Goal - Please convert the lines of the entries below, between the line holding "genus: Hesperumia" and the line holding "common name: Louisiana waterthrush", inclusive, into a numbered list, leaving out blank lines.

Working data -

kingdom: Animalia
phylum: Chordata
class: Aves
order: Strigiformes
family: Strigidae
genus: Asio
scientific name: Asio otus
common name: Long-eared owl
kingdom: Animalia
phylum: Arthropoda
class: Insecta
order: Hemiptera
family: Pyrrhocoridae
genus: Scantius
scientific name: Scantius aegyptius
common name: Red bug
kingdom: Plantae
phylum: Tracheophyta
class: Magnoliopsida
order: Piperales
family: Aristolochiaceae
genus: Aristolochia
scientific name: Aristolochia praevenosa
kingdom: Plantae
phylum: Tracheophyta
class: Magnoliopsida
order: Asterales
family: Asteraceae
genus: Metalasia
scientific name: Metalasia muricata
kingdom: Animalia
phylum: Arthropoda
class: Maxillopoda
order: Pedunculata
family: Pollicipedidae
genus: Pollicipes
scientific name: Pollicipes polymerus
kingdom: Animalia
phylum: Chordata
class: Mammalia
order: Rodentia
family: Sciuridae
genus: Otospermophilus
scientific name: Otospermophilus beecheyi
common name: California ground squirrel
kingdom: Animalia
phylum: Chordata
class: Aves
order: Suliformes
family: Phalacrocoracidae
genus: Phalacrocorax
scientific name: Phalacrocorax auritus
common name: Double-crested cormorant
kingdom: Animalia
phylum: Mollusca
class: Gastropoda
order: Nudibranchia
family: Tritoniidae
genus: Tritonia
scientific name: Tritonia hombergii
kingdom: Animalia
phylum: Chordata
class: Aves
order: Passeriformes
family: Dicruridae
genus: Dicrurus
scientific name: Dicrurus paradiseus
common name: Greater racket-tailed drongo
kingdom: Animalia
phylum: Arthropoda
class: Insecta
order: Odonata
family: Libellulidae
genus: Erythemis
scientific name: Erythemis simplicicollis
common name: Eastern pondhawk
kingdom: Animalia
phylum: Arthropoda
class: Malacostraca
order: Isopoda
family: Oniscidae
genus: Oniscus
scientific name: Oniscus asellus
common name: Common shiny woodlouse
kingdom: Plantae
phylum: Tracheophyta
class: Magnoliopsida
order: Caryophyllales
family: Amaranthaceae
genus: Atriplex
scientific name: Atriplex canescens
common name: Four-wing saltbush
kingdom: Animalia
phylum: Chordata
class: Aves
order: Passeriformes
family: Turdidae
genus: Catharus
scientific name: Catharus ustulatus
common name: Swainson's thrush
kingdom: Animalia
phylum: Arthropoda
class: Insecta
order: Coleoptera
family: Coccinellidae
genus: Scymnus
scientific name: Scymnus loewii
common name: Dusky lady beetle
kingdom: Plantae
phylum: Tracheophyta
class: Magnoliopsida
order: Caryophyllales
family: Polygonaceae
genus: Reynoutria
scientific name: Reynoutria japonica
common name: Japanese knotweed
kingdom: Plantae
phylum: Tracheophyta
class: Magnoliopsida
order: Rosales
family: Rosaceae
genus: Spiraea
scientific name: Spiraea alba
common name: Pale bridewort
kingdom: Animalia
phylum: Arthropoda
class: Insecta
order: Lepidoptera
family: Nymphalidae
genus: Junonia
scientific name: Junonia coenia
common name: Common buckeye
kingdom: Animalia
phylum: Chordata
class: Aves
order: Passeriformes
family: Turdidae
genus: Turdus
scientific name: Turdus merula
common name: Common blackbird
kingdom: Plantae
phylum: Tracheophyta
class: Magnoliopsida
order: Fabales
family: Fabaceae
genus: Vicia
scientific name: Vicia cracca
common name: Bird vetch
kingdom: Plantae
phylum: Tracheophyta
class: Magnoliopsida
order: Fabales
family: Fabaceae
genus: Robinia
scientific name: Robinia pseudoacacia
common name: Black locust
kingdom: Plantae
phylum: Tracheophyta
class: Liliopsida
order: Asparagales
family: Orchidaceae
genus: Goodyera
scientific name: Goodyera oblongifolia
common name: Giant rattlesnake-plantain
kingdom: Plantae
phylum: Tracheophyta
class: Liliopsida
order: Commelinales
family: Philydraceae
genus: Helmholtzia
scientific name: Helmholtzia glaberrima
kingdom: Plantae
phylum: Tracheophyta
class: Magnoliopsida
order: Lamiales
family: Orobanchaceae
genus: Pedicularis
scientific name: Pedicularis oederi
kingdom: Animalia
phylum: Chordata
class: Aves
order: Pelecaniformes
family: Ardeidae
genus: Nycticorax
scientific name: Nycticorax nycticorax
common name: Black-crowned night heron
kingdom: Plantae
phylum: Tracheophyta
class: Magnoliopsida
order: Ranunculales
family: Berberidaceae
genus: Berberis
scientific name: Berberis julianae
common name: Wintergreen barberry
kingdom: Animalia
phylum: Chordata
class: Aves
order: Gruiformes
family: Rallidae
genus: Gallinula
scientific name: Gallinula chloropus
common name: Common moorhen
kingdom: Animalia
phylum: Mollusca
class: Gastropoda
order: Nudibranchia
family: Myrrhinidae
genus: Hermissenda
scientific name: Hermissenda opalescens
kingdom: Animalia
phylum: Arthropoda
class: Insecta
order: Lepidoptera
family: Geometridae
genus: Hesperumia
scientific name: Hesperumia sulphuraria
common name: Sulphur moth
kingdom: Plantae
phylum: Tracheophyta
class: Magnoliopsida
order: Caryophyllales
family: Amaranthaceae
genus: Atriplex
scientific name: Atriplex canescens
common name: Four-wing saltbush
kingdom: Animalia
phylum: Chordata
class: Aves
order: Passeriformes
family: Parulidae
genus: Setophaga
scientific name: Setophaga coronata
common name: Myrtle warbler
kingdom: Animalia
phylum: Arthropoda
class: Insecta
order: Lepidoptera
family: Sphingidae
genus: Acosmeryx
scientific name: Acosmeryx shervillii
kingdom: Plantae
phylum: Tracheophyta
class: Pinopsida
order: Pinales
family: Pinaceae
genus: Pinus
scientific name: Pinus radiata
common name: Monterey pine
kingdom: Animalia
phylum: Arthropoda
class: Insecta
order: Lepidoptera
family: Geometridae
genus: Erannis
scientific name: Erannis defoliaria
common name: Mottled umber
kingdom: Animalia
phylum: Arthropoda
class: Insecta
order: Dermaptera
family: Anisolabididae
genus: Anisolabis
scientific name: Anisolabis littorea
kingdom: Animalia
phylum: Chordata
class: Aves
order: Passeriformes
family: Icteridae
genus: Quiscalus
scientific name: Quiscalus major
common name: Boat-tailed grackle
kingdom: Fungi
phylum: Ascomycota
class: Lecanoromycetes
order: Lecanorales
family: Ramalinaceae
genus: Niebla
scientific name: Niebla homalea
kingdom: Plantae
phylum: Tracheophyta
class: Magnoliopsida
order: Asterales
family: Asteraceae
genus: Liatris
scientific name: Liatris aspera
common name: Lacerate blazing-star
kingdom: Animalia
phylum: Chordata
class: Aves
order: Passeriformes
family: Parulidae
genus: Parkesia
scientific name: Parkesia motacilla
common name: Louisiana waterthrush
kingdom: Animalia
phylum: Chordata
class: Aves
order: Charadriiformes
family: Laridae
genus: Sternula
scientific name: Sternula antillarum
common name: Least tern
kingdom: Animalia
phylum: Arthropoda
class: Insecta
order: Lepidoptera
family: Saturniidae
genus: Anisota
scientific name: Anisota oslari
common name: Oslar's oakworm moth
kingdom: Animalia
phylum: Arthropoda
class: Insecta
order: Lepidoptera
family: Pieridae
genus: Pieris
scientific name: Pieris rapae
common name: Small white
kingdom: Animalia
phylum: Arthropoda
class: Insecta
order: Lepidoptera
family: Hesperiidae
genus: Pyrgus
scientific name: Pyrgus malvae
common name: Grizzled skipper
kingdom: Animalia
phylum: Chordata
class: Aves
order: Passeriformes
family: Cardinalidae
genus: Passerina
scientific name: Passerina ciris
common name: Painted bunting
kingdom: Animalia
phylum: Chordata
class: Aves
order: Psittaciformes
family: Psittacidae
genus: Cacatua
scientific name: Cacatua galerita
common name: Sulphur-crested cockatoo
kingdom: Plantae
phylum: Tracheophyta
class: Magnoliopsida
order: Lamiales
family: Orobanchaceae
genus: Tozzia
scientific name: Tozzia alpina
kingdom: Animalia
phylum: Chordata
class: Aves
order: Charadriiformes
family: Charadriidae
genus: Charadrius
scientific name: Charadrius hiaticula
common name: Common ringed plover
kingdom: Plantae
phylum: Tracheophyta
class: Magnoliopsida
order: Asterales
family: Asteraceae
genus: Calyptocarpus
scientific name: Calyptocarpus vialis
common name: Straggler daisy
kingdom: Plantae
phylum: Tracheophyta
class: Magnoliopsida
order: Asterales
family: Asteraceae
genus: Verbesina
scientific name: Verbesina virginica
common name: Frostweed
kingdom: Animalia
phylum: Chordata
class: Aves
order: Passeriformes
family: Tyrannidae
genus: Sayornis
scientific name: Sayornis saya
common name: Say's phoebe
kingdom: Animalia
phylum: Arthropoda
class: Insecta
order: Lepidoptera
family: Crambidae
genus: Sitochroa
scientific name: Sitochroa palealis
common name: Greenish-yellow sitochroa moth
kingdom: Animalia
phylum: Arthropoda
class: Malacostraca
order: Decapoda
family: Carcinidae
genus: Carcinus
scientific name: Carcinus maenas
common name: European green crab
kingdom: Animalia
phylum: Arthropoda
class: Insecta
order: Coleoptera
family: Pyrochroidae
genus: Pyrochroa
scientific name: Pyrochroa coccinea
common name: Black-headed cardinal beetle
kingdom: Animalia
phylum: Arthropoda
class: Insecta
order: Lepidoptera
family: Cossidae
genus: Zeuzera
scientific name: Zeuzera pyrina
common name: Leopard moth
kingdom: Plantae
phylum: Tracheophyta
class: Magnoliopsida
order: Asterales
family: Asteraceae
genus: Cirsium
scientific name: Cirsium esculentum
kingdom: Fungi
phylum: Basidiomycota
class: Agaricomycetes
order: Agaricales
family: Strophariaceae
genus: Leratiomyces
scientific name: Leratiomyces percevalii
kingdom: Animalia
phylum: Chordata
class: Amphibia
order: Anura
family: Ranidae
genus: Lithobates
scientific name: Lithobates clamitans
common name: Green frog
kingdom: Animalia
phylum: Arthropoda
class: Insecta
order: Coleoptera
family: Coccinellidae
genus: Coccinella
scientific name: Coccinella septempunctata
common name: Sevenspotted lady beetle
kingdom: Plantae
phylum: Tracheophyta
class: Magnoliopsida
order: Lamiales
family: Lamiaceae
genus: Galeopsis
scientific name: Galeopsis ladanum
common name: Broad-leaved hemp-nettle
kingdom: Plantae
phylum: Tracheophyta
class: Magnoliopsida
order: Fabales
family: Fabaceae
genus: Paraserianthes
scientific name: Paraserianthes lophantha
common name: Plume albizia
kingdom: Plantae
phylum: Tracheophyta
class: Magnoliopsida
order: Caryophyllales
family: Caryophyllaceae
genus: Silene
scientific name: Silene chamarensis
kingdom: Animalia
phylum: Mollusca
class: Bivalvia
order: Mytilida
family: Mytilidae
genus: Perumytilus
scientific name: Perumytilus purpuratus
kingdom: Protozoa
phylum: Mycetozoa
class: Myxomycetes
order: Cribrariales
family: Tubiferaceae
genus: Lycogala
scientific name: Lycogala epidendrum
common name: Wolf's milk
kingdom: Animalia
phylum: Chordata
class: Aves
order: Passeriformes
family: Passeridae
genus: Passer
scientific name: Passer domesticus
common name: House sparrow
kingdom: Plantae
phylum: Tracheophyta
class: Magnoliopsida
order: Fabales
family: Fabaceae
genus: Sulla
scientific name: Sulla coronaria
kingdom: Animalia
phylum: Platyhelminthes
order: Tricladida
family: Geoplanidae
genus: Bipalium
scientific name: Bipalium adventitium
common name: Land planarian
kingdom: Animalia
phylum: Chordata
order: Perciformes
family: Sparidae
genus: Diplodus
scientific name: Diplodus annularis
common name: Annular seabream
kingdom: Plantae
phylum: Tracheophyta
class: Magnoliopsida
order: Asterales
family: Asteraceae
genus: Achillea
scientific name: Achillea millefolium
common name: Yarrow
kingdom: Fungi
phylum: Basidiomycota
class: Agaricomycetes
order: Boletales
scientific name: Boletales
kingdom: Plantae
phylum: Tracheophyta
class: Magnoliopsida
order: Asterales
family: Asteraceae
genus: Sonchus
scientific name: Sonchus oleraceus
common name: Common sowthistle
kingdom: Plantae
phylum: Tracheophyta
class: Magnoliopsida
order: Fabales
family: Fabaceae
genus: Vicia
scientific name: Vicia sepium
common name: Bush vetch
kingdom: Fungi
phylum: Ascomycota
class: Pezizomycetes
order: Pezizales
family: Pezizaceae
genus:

Solution to this task -
1. genus: Hesperumia
2. scientific name: Hesperumia sulphuraria
3. common name: Sulphur moth
4. kingdom: Plantae
5. phylum: Tracheophyta
6. class: Magnoliopsida
7. order: Caryophyllales
8. family: Amaranthaceae
9. genus: Atriplex
10. scientific name: Atriplex canescens
11. common name: Four-wing saltbush
12. kingdom: Animalia
13. phylum: Chordata
14. class: Aves
15. order: Passeriformes
16. family: Parulidae
17. genus: Setophaga
18. scientific name: Setophaga coronata
19. common name: Myrtle warbler
20. kingdom: Animalia
21. phylum: Arthropoda
22. class: Insecta
23. order: Lepidoptera
24. family: Sphingidae
25. genus: Acosmeryx
26. scientific name: Acosmeryx shervillii
27. kingdom: Plantae
28. phylum: Tracheophyta
29. class: Pinopsida
30. order: Pinales
31. family: Pinaceae
32. genus: Pinus
33. scientific name: Pinus radiata
34. common name: Monterey pine
35. kingdom: Animalia
36. phylum: Arthropoda
37. class: Insecta
38. order: Lepidoptera
39. family: Geometridae
40. genus: Erannis
41. scientific name: Erannis defoliaria
42. common name: Mottled umber
43. kingdom: Animalia
44. phylum: Arthropoda
45. class: Insecta
46. order: Dermaptera
47. family: Anisolabididae
48. genus: Anisolabis
49. scientific name: Anisolabis littorea
50. kingdom: Animalia
51. phylum: Chordata
52. class: Aves
53. order: Passeriformes
54. family: Icteridae
55. genus: Quiscalus
56. scientific name: Quiscalus major
57. common name: Boat-tailed grackle
58. kingdom: Fungi
59. phylum: Ascomycota
60. class: Lecanoromycetes
61. order: Lecanorales
62. family: Ramalinaceae
63. genus: Niebla
64. scientific name: Niebla homalea
65. kingdom: Plantae
66. phylum: Tracheophyta
67. class: Magnoliopsida
68. order: Asterales
69. family: Asteraceae
70. genus: Liatris
71. scientific name: Liatris aspera
72. common name: Lacerate blazing-star
73. kingdom: Animalia
74. phylum: Chordata
75. class: Aves
76. order: Passeriformes
77. family: Parulidae
78. genus: Parkesia
79. scientific name: Parkesia motacilla
80. common name: Louisiana waterthrush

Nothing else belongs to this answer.